山惜时眉头微皱:“隔着四百里,我亦不知道天山上面如何。”
“那就无人知晓了。”铁如松道,“也许就如叶池主所言,此是天地之变,人所不能阻。”
“无论如何,应当先稳固秩序。”山惜时沉默一下,一双星眸环顾场中,“此事无论天灾还是人祸,暴乱一起,就无可挽回。”
楼中安静一下,许裳举杯道:“此言为上,崆峒亦持。”
铁如松道:“自然。”
方恒笑笑:“当然,谁也不愿见此祸事??虽然确有人喜形于色。”
谢听雨又笑两声:“争权夺利,扩地吞并,勾结世家,昆仑不是干得最起劲吗,这时候嘴上冠冕堂皇,内里恐怕早已选定猎物了吧??我没记错,花州剑笃不就是在昆仑掌下吗?下一个是谁呢?”
楼中寂寂一静。
铁如松缓缓揉着杯子。

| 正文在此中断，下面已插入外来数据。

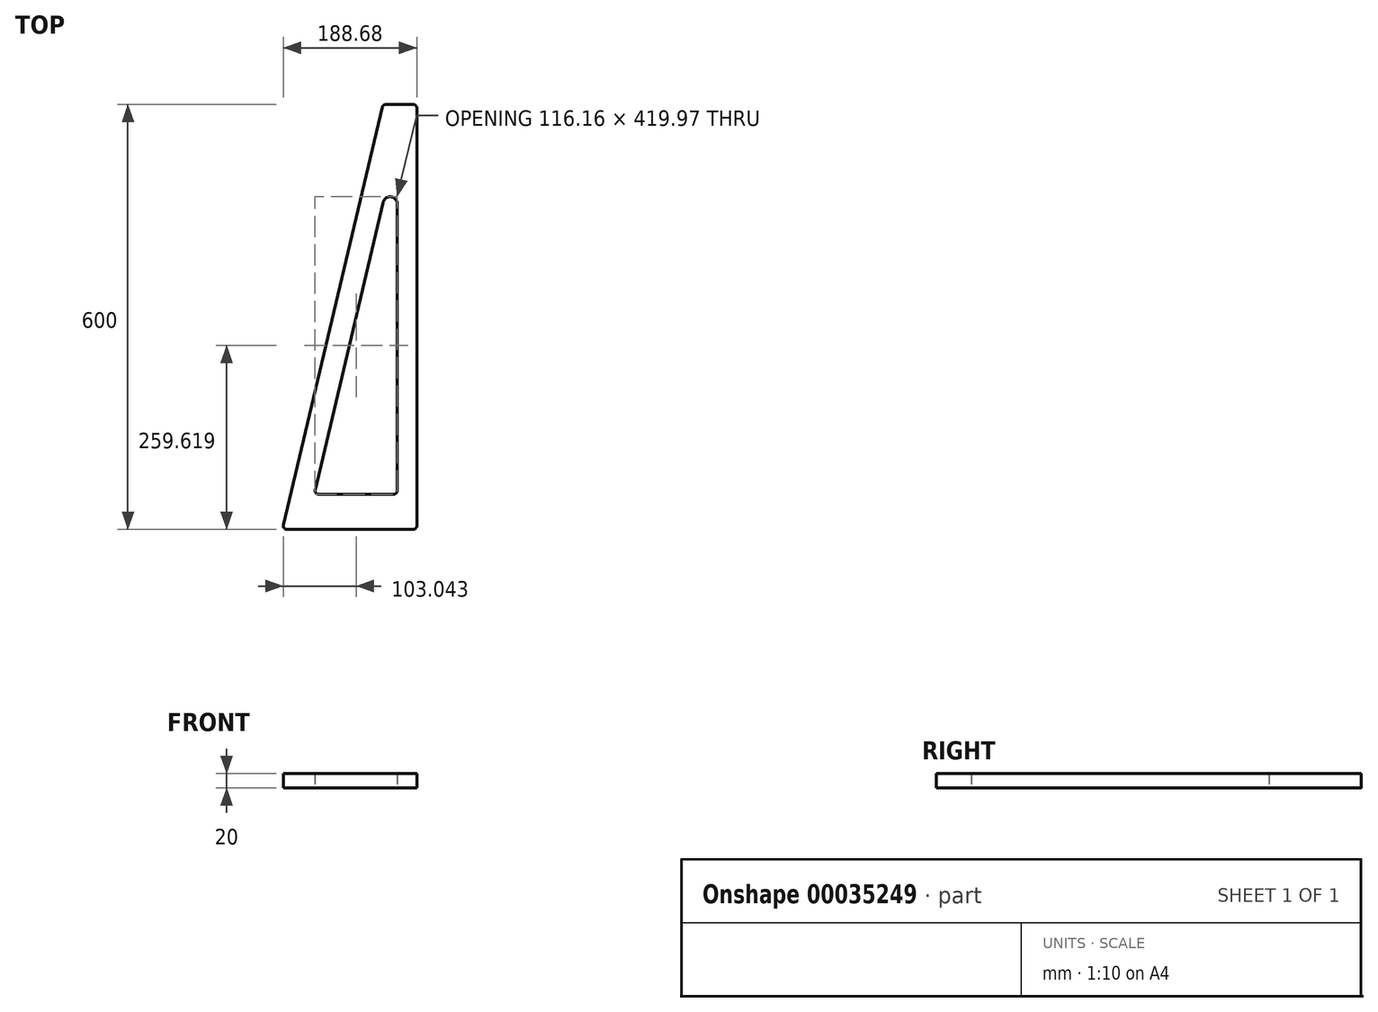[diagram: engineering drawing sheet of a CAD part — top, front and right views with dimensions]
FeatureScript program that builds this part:
annotation { "Feature Type Name" : "Feature", "Feature Type Description" : "" }
export const myFeature = defineFeature(function(context is Context, id is Id, definition is map)
    precondition{}
    {
        {
            var Q0;
            Q0=qCreatedBy(makeId("Top.planeOp"),FACE);
            var sketch = newSketch(context, id + "F0", { "sketchPlane" : qUnion([Q0])});
            skLineSegment(sketch, "E0.rect.bottom", {"start": v(47.23, 300) * mm, "end": v(95, 300) * mm});
            skLineSegment(sketch, "E0.rect.top", {"start": v(-95, -300) * mm, "end": v(95, -300) * mm});
            skLineSegment(sketch, "E0.rect.right", {"start": v(95, 300) * mm, "end": v(95, -300) * mm});
            skPoint(sketch, "E0.rect.middle", {"position": v(0, 0) * mm});
            skLineSegment(sketch, "E1", {"start": v(97.23, 300) * mm, "end": v(47.23, 300) * mm});
            skLineSegment(sketch, "E2", {"start": v(47.23, 300) * mm, "end": v(-95, -300) * mm});
            skPoint(sketch, "E3.orphan", {"position": v(-95, 300) * mm});
            skPoint(sketch, "E4", {"position": v(47.23, 300) * mm});
            skLineSegment(sketch, "E5", {"start": v(-50.04, -250.37) * mm, "end": v(67.44, -250.37) * mm});
            skLineSegment(sketch, "E6", {"start": v(67.44, -250.37) * mm, "end": v(67.44, 245.21) * mm});
            skLineSegment(sketch, "E7", {"start": v(-50.04, -250.37) * mm, "end": v(67.44, 245.21) * mm});
            skPoint(sketch, "E8.top.end.orphan", {"position": v(-179.43, 0) * mm});
            skSolve(sketch);
        }
        {
            var Q0;
            Q0=makeQuery(id+"F0.imprint","IMPRINT",FACE,{"disambiguationData":[TD([[makeQuery(id+"F0.imprint","IMPRINT",EDGE,{"derivedFrom":sQuery(id+"F0.wireOp",EDGE,"E0.rect.top")}),1.0]])]});
            extrude(context, id + "F1", {"entities" : qUnion([Q0]), "depth" : 20 * mm});
        }
        {
            var Q0;
            Q0=makeQuery(id+"F1.opExtrude","SWEPT_EDGE",EDGE,{"disambiguationData":[OSD([sQuery(id+"F0.wireOp",EDGE,"E0.rect.right"),sQuery(id+"F0.wireOp",EDGE,"E1")])]});
            var Q1;
            Q1=makeQuery(id+"F1.opExtrude","SWEPT_EDGE",EDGE,{"disambiguationData":[OSD([sQuery(id+"F0.wireOp",EDGE,"E0.rect.top"),sQuery(id+"F0.wireOp",EDGE,"E0.rect.right")])]});
            var Q2;
            Q2=makeQuery(id+"F1.opExtrude","SWEPT_EDGE",EDGE,{"disambiguationData":[OSD([sQuery(id+"F0.wireOp",EDGE,"E0.rect.top"),sQuery(id+"F0.wireOp",EDGE,"E2")])]});
            var Q3;
            Q3=makeQuery(id+"F1.opExtrude","SWEPT_EDGE",EDGE,{"disambiguationData":[OSD([sQuery(id+"F0.wireOp",EDGE,"E5"),sQuery(id+"F0.wireOp",EDGE,"E6")])]});
            var Q4;
            Q4=makeQuery(id+"F1.opExtrude","SWEPT_EDGE",EDGE,{"disambiguationData":[OSD([sQuery(id+"F0.wireOp",EDGE,"E5"),sQuery(id+"F0.wireOp",EDGE,"E7")])]});
            var Q5;
            Q5=makeQuery(id+"F1.opExtrude","SWEPT_EDGE",EDGE,{"disambiguationData":[OSD([sQuery(id+"F0.wireOp",EDGE,"E1"),sQuery(id+"F0.wireOp",EDGE,"E2")])]});
            fillet(context, id + "F2", {"entities" : qUnion([Q0, Q1, Q2, Q3, Q4, Q5]), "radius" : 5 * mm, "tangentPropagation" : true, "allowEdgeOverflow" : false});
        }
        {
            var Q0;
            Q0=makeQuery(id+"F1.opExtrude","SWEPT_EDGE",EDGE,{"disambiguationData":[OSD([sQuery(id+"F0.wireOp",EDGE,"E6"),sQuery(id+"F0.wireOp",EDGE,"E7")])]});
            fillet(context, id + "F3", {"entities" : qUnion([Q0]), "radius" : 10 * mm, "tangentPropagation" : true, "allowEdgeOverflow" : false});
        }
    });
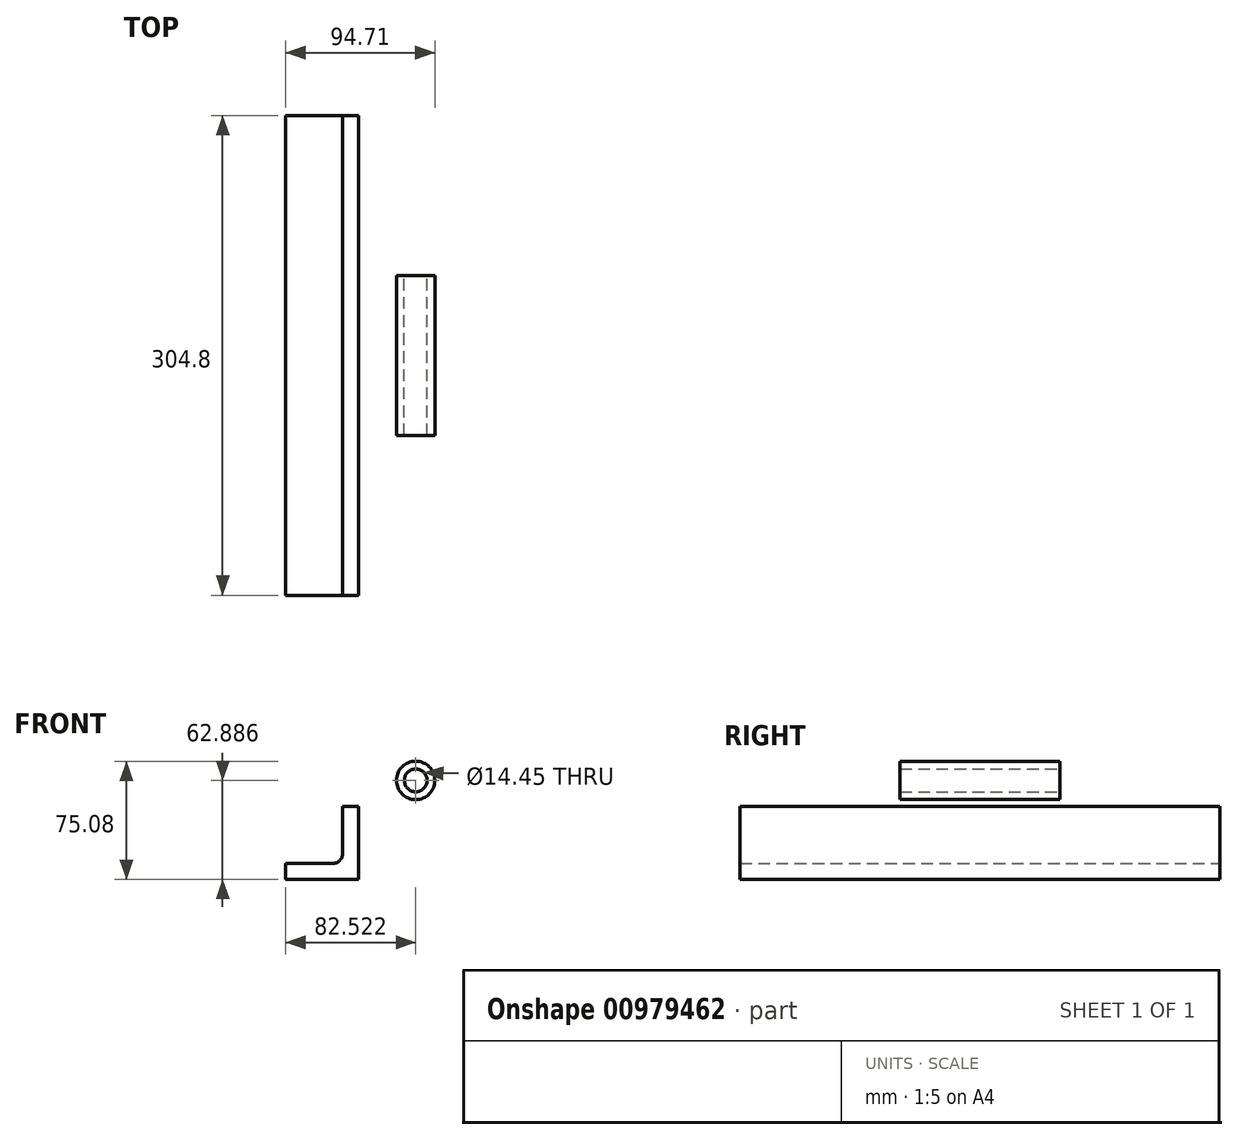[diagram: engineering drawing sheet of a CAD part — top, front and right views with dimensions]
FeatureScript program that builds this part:
annotation { "Feature Type Name" : "Feature", "Feature Type Description" : "" }
export const myFeature = defineFeature(function(context is Context, id is Id, definition is map)
    precondition{}
    {
        {
            var Q0;
            Q0=qCreatedBy(makeId("Front.planeOp"),FACE);
            var sketch = newSketch(context, id + "F0", { "sketchPlane" : qUnion([Q0])});
            skLineSegment(sketch, "E0.bottom", {"start": v(-46.24, 10.07) * mm, "end": v(-16.42, 10.07) * mm});
            skLineSegment(sketch, "E0.top", {"start": v(-46.24, 0) * mm, "end": v(0, 0) * mm});
            skLineSegment(sketch, "E0.left", {"start": v(-46.24, 10.07) * mm, "end": v(-46.24, 0) * mm});
            skLineSegment(sketch, "E0.right", {"start": v(0, 10.07) * mm, "end": v(0, 0) * mm});
            skLineSegment(sketch, "E1.bottom", {"start": v(-10.07, 0) * mm, "end": v(0, 0) * mm});
            skLineSegment(sketch, "E1.top", {"start": v(-10.07, 46.24) * mm, "end": v(0, 46.24) * mm});
            skLineSegment(sketch, "E1.left", {"start": v(-10.07, 16.42) * mm, "end": v(-10.07, 46.24) * mm});
            skLineSegment(sketch, "E1.right", {"start": v(0, 0) * mm, "end": v(0, 46.24) * mm});
            skArc(sketch, "E2.filletArc", {"start": v(-16.42, 10.07) * mm, "mid": v(-11.93, 11.93) * mm, "end": v(-10.07, 16.42) * mm});
            skSolve(sketch);
        }
        {
            var Q0;
            Q0=makeQuery(id+"F0.imprint","IMPRINT",FACE,{"disambiguationData":[TD([[makeQuery(id+"F0.imprint","IMPRINT",EDGE,{"derivedFrom":sQuery(id+"F0.wireOp",EDGE,"E0.bottom")}),-1.0]])]});
            extrude(context, id + "F1", {"entities" : qUnion([Q0]), "endBound" : BoundingType.SYMMETRIC, "depth" : 304.8 * mm, "offsetDistance" : 25.4 * mm});
        }
        {
            var Q0;
            Q0=qCreatedBy(makeId("Front.planeOp"),FACE);
            var sketch = newSketch(context, id + "F2", { "sketchPlane" : qUnion([Q0])});
            skCircle(sketch, "E3", {"center": v(36.28, 62.89) * mm, "radius": 7.22 * mm});
            skCircle(sketch, "E4", {"center": v(36.28, 62.89) * mm, "radius": 12.2 * mm});
            skSolve(sketch);
        }
        {
            var Q0;
            Q0 = qSketchRegion(id + "F2", true);
            extrude(context, id + "F3", {"entities" : qUnion([Q0]), "endBound" : BoundingType.SYMMETRIC, "depth" : 101.6 * mm, "offsetDistance" : 25.4 * mm});
        }
    });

许裳抿紧了唇。山惜时皱眉去看方恒。
“花州距昆仑山脚也有八百里......”方恒冷冷盯着他,“我真疑心敝派下属,小赤霞掌门就是你谢听雨所杀。”
这时候“笃笃”两声,是伞轻轻敲了敲门槛。
众人投目过去,稍稍一静。
女子轻轻抖着伞上水珠,她眉间似乎瞧着有些疲惫,但还是微微带着笑,朝楼中望来。
乌发如轻云,肌肤如霜雪,真是仙姿难觅,容颜照世。
【安香】石簪雪。
“劳诸君久候了。”女子歉意一笑,“晚辈路上碰见李逢照前辈,稍为耽搁,一同而来。”